* [INSTRUCTIONS TO FOLLOW] Repeat every line below exactly as it reads.

Source records
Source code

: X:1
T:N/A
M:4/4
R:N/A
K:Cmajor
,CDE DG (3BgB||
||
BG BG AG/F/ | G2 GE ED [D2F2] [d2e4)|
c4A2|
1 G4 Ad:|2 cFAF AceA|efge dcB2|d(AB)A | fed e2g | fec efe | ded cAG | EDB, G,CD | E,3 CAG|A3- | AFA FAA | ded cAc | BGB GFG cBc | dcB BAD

* [RESULT OF THIS TASK]
Source code

: X:1
T:N/A
M:4/4
R:N/A
K:Cmajor
,CDE DG (3BgB||
||
BG BG AG/F/ | G2 GE ED [D2F2] [d2e4)|
c4A2|
1 G4 Ad:|2 cFAF AceA|efge dcB2|d(AB)A | fed e2g | fec efe | ded cAG | EDB, G,CD | E,3 CAG|A3- | AFA FAA | ded cAc | BGB GFG cBc | dcB BAD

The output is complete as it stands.